The following command generates images with binary attribute given the same boundaries as in previous case.
```
python main.py --unconditional --config celeba.yml --exp ./runs/unconditional --n_inv_step 200
```
### 6.3 Text-conditioned semantic control
For text-conditioned semantic control, you will need to first generate some synthetic images using other existing text-to-image models, and then repeat the boundary search and mixing trajectory process above.
## 7. Citation
If you find our work interesting and useful, please consider citing it.
```
@inproceedings{zhu2023boundary,
title={Boundary Guided Learning-Free Semantic Control with Diffusion Models},
author={Zhu, Ye and Wu, Yu and Deng, Zhiwei and Russakovsky, Olga and Yan, Yan},
booktitle={Conference on Neural Information Processing Systems (NeurIPS)},
year={2023}
}
```
## 8. Acknowledgement
We would like to thank the authors of previous related projects for generously sharing their code, especially the [DiffusionCLIP](https://github.com/gwang-kim/DiffusionCLIP), from which our code is adapted.

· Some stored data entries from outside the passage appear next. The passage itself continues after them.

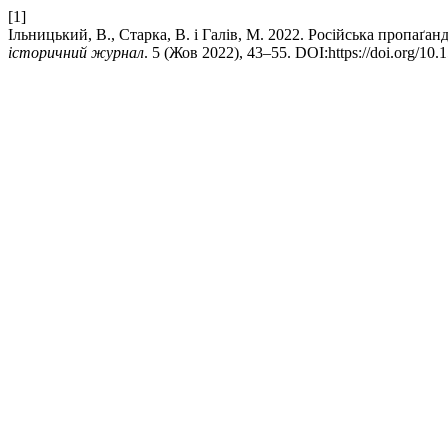
[1]
Ільницький, В., Старка, В. і Галів, М. 2022. Російська пропаґан
історичний журнал
. 5 (Жов 2022), 43–55. DOI:https://doi.org/10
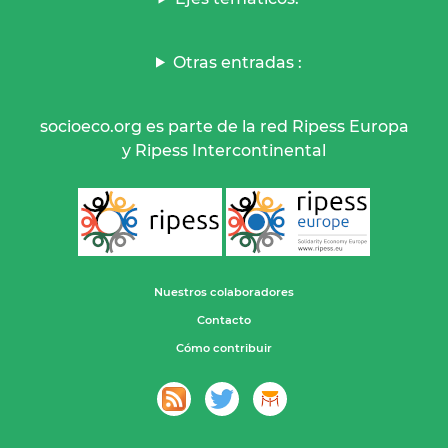
Otras entradas :
socioeco.org es parte de la red Ripess Europa
y Ripess Intercontinental
Nuestros colaboradores
Contacto
Cómo contribuir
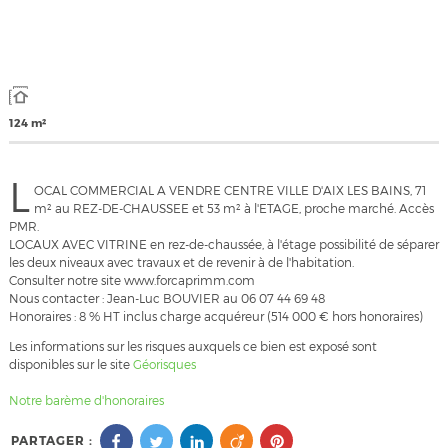
124 m²
L
OCAL COMMERCIAL A VENDRE CENTRE VILLE D'AIX LES BAINS, 71
m² au REZ-DE-CHAUSSEE et 53 m² à l'ETAGE, proche marché. Accès
PMR.
LOCAUX AVEC VITRINE en rez-de-chaussée, à l'étage possibilité de séparer
les deux niveaux avec travaux et de revenir à de l'habitation.
Consulter notre site www.forcaprimm.com
Nous contacter : Jean-Luc BOUVIER au 06 07 44 69 48
Honoraires : 8 % HT inclus charge acquéreur (514 000 € hors honoraires)
Les informations sur les risques auxquels ce bien est exposé sont
disponibles sur le site
Géorisques
Notre barème d'honoraires
PARTAGER :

I would like also personally thank my math professor Alain CHILLÈS for insightful discussions on the theoretical analysis.
### References
[1] Kwon, Mingi, Jaeseok Jeong, and Youngjung Uh. “Diffusion models already have a semantic latent space.” In ICLR 2023.
[2] Kim, Gwanghyun, Taesung Kwon, and Jong Chul Ye. “Diffusionclip: Text-guided diffusion models for robust image manipulation.” In CVPR. 2022.

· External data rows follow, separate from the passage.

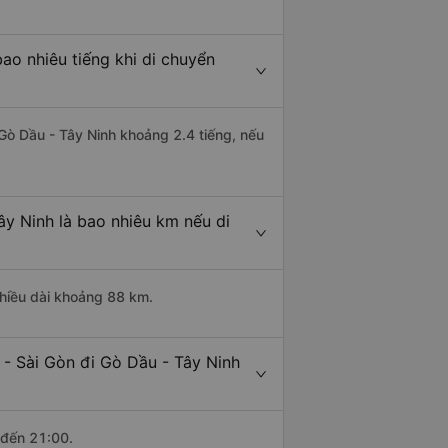
ao nhiêu tiếng khi di chuyển
 Gò Dầu - Tây Ninh khoảng 2.4 tiếng, nếu
ây Ninh là bao nhiêu km nếu di
chiều dài khoảng 88 km.
 - Sài Gòn đi Gò Dầu - Tây Ninh
 đến 21:00.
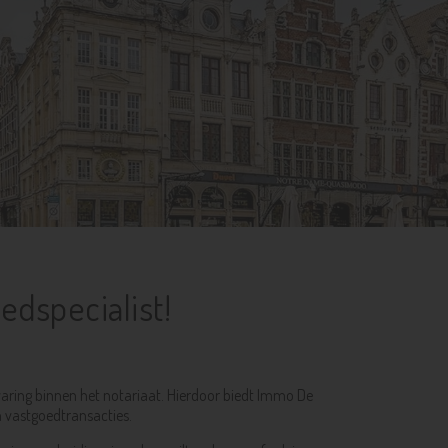
edspecialist!
varing binnen het notariaat. Hierdoor biedt Immo De
n vastgoedtransacties.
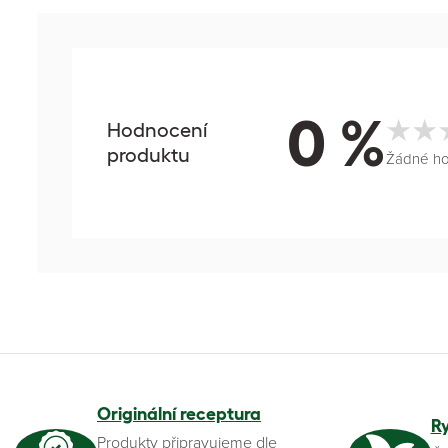
0 %
Hodnocení
produktu
Žádné h
Originální receptura
R
Produkty připravujeme dle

[3] Preechakul, Konpat, Nattanat Chatthee, Suttisak Wizadwongsa, and Supasorn Suwajanakorn. “Diffusion autoencoders: Toward a meaningful and decodable representation.” In CVPR. 2022.
[4] Song, Jiaming, Chenlin Meng, and Stefano Ermon. “Denoising diffusion implicit models.” In ICLR 2021.
[5] Ho, Jonathan, Ajay Jain, and Pieter Abbeel. “Denoising diffusion probabilistic models.” In NeurIPs 2020.
[6] Nichol, Alexander Quinn, and Prafulla Dhariwal. “Improved denoising diffusion probabilistic models.” In ICML, 2021.